Dataset shape before column reduction: (25, 36)
Columns to drop: ['end_date_observations', 'start_date_observations', 'number_of_markets_modeled', 'number_of_markets_covered', 'number_of_observations_food', 'number_of_observations_other', 'rsquared_individual_food_items', 'rsquared_individual_other_items', 'index_confidence_score', 'imputation_model', 'average_monthly_food_price_correlation_between_markets', 'average_annual_food_price_correlation_between_markets', 'close_yoy_change', 'days_since_last']
Dataset shape after column reduction: (25, 22)
Dropped 14 columns
Dataset prepared for validation and final save...


# Section 9

## Final Dataset Validation

Before considering my ETL process complete, I perform a comprehensive validation check to ensure data quality. This validation process examines multiple aspects of the dataset:

### Data Quality Checks I Perform:

1. **Duplicate Column Names**: I check if any columns have identical names, which would cause issues in analysis
2. **Identical Content**: I identify columns that contain exactly the same data (redundant columns)
3. **Empty Columns**: I find columns that are completely null or empty
4. **High Missing Values**: I flag columns with more than 95% missing data
5. **Single-Value Columns**: I identify columns with no variance (only one unique value)

■ Data to examine ■

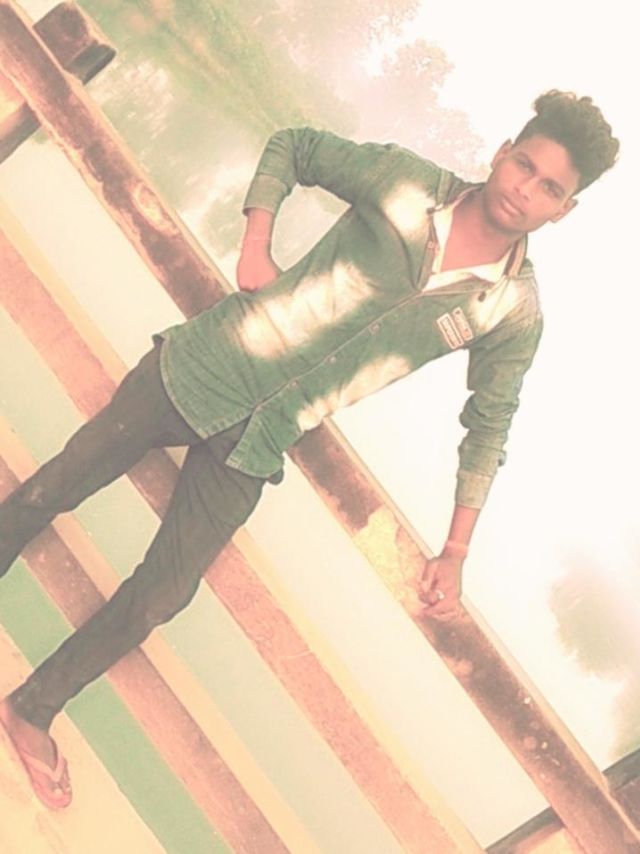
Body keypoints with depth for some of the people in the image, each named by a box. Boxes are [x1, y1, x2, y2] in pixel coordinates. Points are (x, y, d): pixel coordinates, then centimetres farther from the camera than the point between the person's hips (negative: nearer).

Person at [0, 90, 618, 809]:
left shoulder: (515, 310, -6)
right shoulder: (405, 182, -10)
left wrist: (455, 552, 4)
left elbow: (489, 424, 5)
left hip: (252, 447, 1)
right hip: (200, 369, 0)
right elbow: (291, 148, 4)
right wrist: (254, 249, -9)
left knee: (159, 600, 3)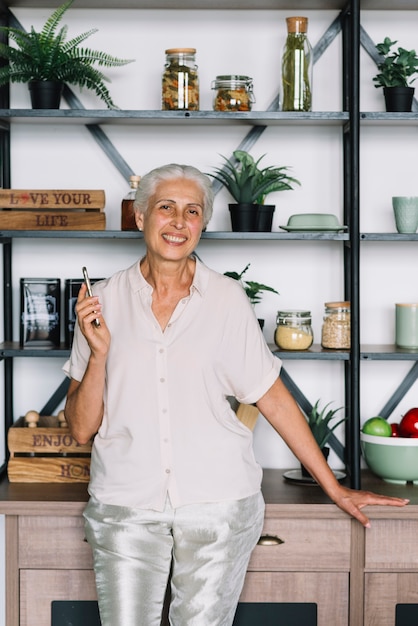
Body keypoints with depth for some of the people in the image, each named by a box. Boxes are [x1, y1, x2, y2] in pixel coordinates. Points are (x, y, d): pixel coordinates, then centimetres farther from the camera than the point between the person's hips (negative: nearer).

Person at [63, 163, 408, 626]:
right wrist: (99, 353, -15)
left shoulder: (226, 299, -1)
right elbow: (81, 428, 1)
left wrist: (334, 489, 7)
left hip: (217, 502, 0)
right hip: (125, 504, 1)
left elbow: (273, 397, 5)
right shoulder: (103, 301, 0)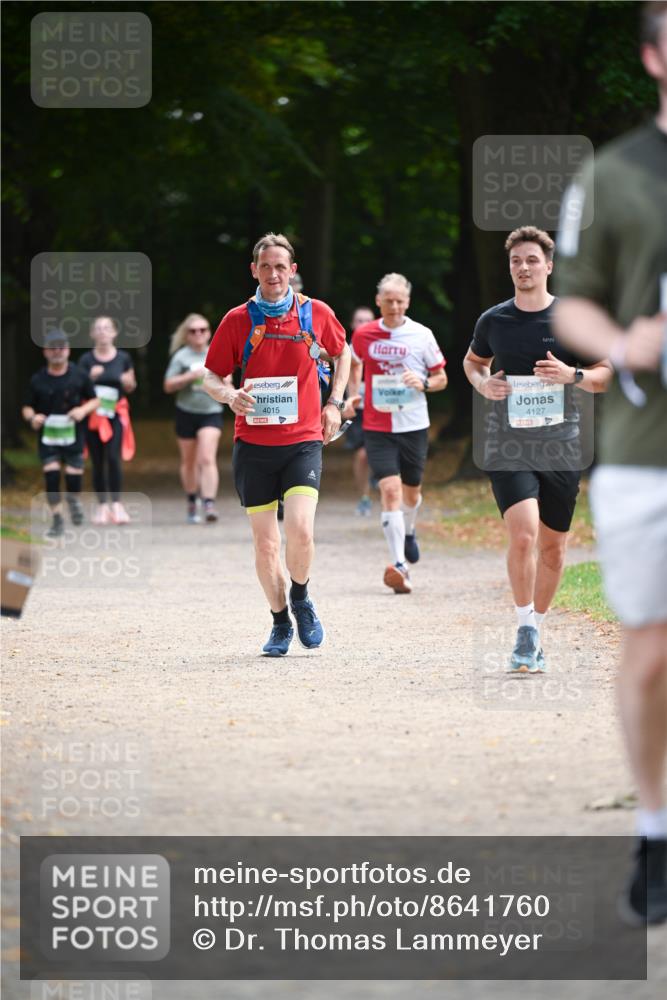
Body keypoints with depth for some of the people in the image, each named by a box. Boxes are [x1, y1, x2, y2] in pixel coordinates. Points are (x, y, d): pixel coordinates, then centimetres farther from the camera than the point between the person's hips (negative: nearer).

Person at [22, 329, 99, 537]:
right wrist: (32, 417, -17)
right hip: (47, 437, 0)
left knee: (74, 477, -3)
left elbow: (95, 401, 7)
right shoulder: (38, 380, -1)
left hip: (73, 436, 0)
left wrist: (83, 410, -14)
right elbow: (27, 408, 5)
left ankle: (74, 500, 34)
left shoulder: (79, 375, -1)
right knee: (51, 477, -10)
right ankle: (57, 521, 5)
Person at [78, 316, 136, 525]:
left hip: (116, 413, 0)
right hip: (93, 415, 0)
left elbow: (131, 387, 14)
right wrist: (91, 377, -18)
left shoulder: (123, 358, 2)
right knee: (97, 461, 3)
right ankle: (102, 505, 10)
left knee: (114, 457, -15)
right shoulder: (86, 360, -1)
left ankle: (116, 504, -10)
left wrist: (128, 382, -8)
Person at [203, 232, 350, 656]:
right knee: (265, 543, 3)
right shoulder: (238, 320, -1)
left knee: (300, 530, -19)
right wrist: (230, 395, -16)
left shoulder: (317, 313, 1)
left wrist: (334, 403, 10)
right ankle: (280, 622, 23)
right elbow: (211, 377, 6)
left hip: (303, 441, -1)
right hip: (254, 443, 1)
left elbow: (342, 352, 21)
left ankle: (301, 599, 10)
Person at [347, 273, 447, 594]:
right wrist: (352, 396, 6)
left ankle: (408, 531, 50)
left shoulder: (421, 335, -3)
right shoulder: (363, 335, 0)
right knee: (390, 489, -16)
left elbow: (441, 378, 6)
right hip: (377, 427, -1)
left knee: (411, 491, 15)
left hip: (414, 425, 1)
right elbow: (354, 364, 21)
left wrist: (424, 383, -16)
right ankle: (398, 565, -22)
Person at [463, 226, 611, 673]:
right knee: (523, 534, -19)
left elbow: (606, 376, 6)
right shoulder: (493, 321, 4)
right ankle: (525, 631, -7)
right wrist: (482, 383, 1)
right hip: (508, 447, -1)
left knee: (553, 546, 8)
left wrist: (573, 376, -15)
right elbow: (473, 361, 24)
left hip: (561, 447, 1)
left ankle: (537, 628, 26)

■ Exercise instructions ■
Name every data quality check listed in the dataset validation text.

■ Result of the task ■
Duplicate Column Names, Identical Content, Empty Columns, High Missing Values, Single-Value Columns